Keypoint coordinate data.
%%
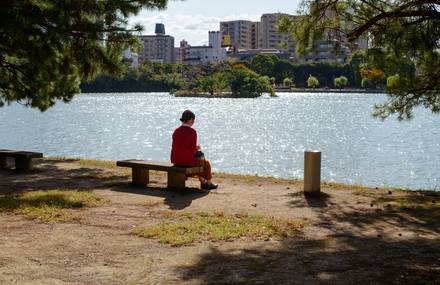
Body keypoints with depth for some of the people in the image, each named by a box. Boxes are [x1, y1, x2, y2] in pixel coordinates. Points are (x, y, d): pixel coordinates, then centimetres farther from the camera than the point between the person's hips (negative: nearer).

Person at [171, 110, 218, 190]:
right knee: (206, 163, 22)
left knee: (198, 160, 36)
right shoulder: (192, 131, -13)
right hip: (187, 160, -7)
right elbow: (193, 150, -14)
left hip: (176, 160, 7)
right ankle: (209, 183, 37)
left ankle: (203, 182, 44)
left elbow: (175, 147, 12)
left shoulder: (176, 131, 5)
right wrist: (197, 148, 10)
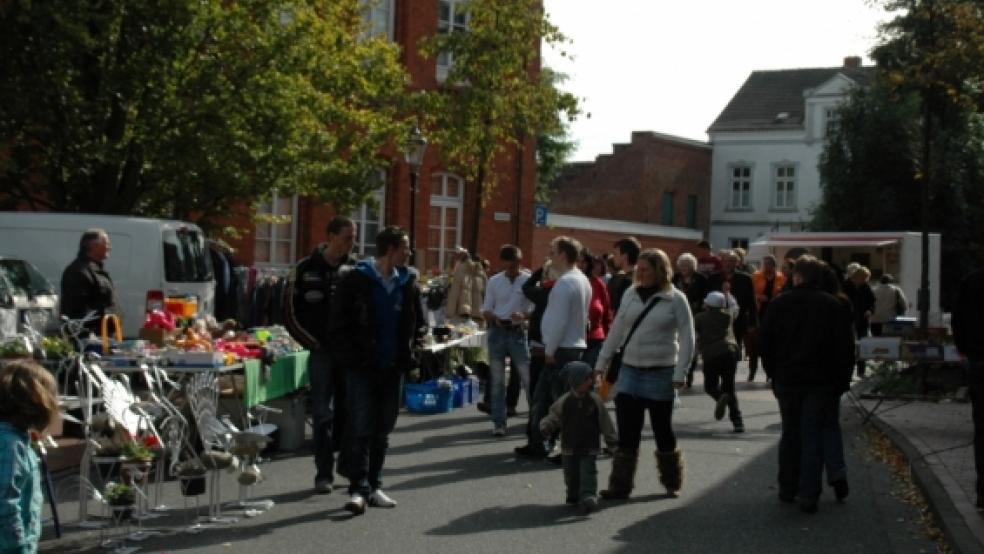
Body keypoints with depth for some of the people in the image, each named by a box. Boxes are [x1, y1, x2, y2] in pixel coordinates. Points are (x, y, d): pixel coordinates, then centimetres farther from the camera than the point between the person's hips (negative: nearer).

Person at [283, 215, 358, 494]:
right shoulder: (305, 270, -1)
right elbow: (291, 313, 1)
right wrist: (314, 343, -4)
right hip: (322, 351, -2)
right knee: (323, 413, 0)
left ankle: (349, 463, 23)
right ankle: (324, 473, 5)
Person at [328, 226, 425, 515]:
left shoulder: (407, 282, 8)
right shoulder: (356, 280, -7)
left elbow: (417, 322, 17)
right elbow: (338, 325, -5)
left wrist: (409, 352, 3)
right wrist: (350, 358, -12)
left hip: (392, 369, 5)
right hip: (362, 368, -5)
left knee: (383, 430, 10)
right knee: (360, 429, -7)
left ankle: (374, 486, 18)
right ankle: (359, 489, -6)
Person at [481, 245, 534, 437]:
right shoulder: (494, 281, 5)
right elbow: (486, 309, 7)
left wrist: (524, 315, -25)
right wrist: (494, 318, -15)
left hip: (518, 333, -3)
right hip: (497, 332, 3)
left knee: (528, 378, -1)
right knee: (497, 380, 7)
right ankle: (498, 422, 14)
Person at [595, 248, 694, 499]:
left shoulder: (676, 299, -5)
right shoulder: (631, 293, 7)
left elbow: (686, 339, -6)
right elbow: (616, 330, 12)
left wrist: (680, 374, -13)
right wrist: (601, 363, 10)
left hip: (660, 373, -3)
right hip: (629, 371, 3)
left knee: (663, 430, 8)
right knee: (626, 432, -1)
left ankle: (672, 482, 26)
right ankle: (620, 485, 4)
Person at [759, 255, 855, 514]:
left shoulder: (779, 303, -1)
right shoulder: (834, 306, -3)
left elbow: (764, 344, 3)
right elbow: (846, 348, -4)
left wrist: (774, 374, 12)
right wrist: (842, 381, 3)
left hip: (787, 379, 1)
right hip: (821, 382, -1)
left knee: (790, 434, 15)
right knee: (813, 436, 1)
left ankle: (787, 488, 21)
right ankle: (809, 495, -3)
%%
%%
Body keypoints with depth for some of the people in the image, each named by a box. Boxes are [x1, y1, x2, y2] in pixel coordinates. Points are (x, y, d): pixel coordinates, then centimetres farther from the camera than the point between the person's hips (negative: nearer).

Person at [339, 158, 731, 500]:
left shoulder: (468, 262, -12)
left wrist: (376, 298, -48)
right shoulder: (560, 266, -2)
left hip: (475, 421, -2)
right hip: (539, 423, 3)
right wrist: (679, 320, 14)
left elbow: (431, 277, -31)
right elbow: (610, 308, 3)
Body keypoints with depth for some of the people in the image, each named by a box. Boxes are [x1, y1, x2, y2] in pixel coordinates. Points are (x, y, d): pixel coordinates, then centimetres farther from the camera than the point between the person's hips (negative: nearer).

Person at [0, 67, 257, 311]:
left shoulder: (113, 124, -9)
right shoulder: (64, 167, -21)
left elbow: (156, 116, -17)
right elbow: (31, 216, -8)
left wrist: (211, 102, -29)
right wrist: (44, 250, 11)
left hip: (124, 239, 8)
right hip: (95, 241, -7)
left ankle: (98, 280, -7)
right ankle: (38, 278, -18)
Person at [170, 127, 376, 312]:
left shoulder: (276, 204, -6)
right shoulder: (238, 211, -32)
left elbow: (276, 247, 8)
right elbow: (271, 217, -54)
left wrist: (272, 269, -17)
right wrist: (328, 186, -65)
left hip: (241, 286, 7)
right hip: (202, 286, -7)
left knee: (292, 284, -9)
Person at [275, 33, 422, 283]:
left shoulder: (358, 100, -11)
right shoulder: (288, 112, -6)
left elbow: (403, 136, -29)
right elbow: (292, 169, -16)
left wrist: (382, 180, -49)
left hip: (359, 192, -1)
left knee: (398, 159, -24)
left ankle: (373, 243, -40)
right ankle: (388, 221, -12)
%%
%%
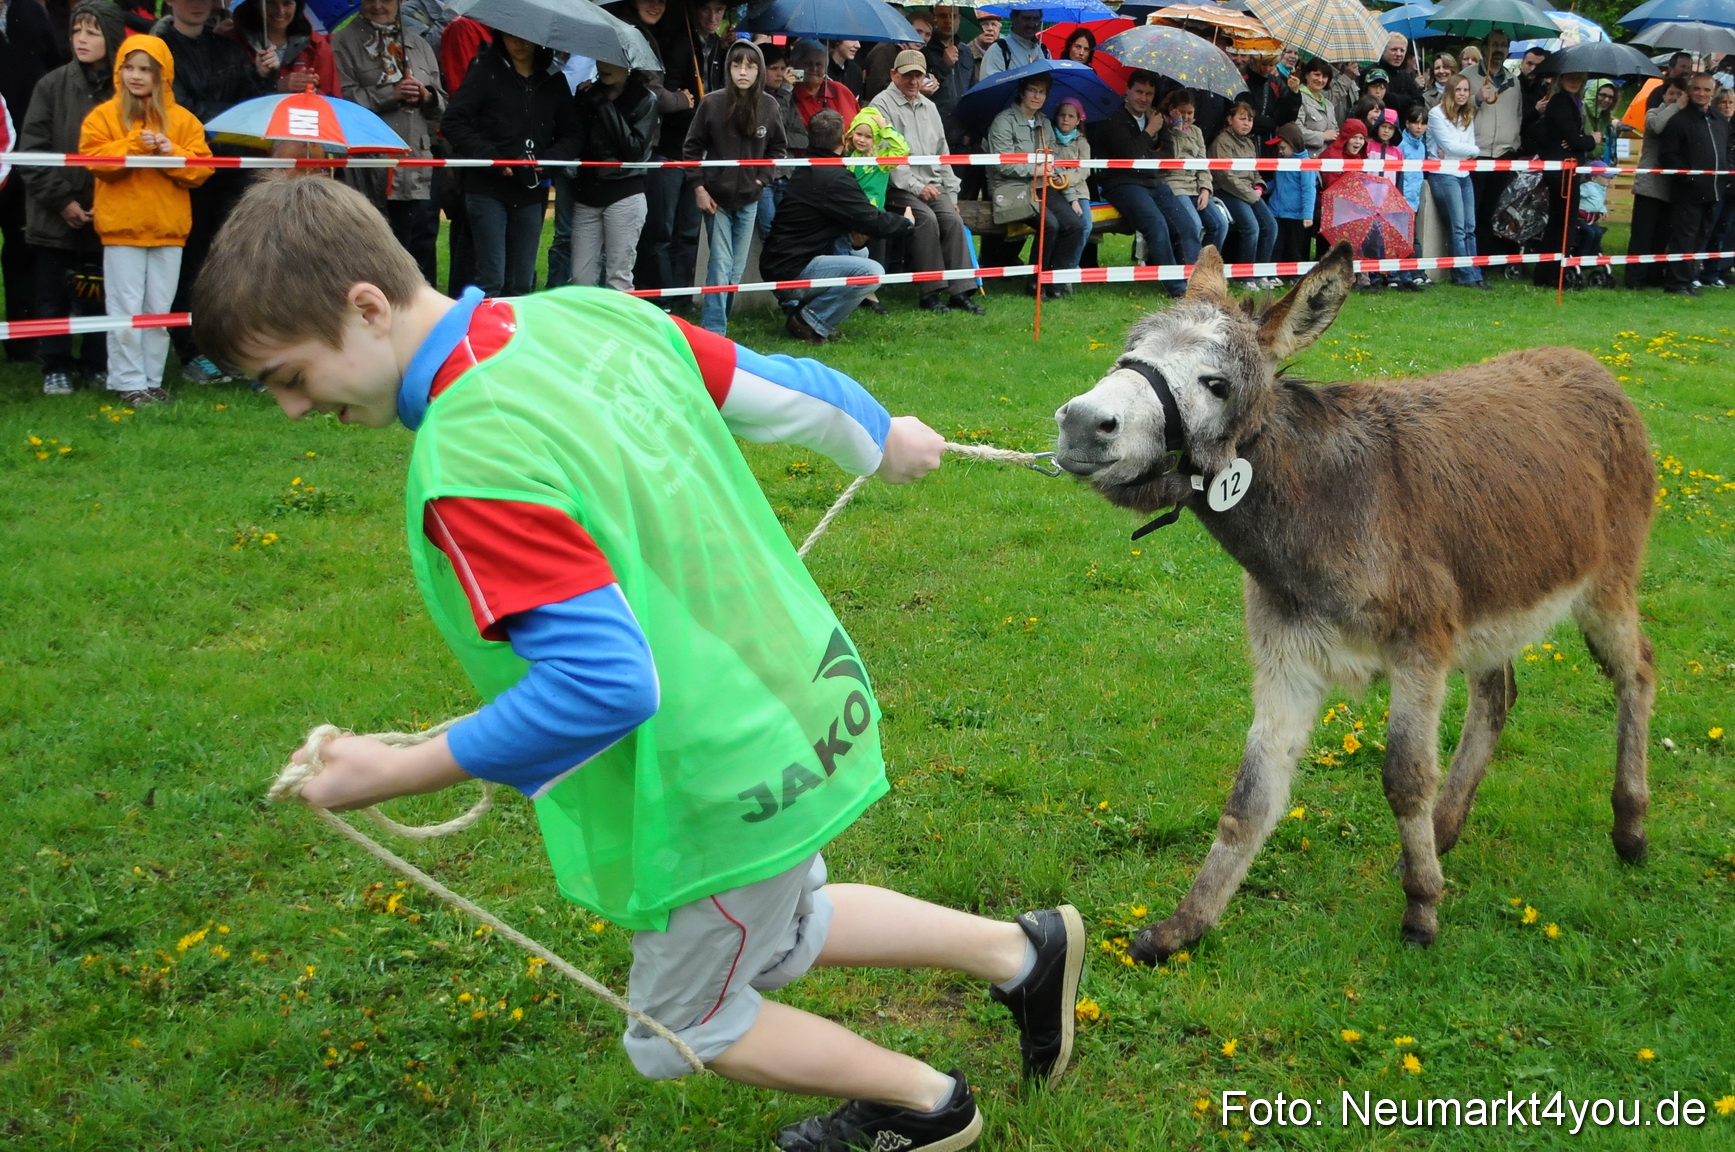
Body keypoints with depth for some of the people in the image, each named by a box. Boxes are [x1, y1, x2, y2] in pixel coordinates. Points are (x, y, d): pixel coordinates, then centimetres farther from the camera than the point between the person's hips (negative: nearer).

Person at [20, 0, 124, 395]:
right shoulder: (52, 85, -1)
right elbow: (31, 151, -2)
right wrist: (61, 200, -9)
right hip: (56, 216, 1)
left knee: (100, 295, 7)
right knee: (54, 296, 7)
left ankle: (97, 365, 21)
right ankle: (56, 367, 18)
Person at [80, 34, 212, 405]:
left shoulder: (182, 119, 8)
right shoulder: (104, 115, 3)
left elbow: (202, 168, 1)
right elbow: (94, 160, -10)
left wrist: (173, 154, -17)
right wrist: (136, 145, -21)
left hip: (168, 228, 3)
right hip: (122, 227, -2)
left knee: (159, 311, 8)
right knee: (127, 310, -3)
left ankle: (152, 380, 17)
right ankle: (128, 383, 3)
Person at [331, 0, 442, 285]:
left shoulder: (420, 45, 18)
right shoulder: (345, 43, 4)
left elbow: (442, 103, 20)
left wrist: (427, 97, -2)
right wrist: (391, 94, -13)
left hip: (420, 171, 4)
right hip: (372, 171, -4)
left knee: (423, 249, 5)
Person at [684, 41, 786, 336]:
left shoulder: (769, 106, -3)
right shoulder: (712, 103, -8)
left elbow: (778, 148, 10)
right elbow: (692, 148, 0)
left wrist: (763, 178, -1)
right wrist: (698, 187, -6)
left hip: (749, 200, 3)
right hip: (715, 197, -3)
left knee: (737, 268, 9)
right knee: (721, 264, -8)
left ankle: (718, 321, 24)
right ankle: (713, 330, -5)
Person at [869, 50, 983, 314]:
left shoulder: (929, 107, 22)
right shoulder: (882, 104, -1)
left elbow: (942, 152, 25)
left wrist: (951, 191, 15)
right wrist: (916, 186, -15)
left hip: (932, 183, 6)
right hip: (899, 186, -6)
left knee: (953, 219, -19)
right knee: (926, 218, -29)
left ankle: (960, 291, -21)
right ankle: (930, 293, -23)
%%
What you need to do.
Can you format the rows from the line with "right shoulder: (882, 104, -1)" to the line with "right ankle: (930, 293, -23)" as a two-column CSV with the headers keypoint and coordinates, one line per row? Put each value in its own quoted field, with any line breaks replaced by spaces.

Written solution.
keypoint,coordinates
"right shoulder:","(882, 104, -1)"
"left elbow:","(942, 152, 25)"
"left wrist:","(951, 191, 15)"
"right wrist:","(916, 186, -15)"
"left hip:","(932, 183, 6)"
"right hip:","(899, 186, -6)"
"left knee:","(953, 219, -19)"
"right knee:","(926, 218, -29)"
"left ankle:","(960, 291, -21)"
"right ankle:","(930, 293, -23)"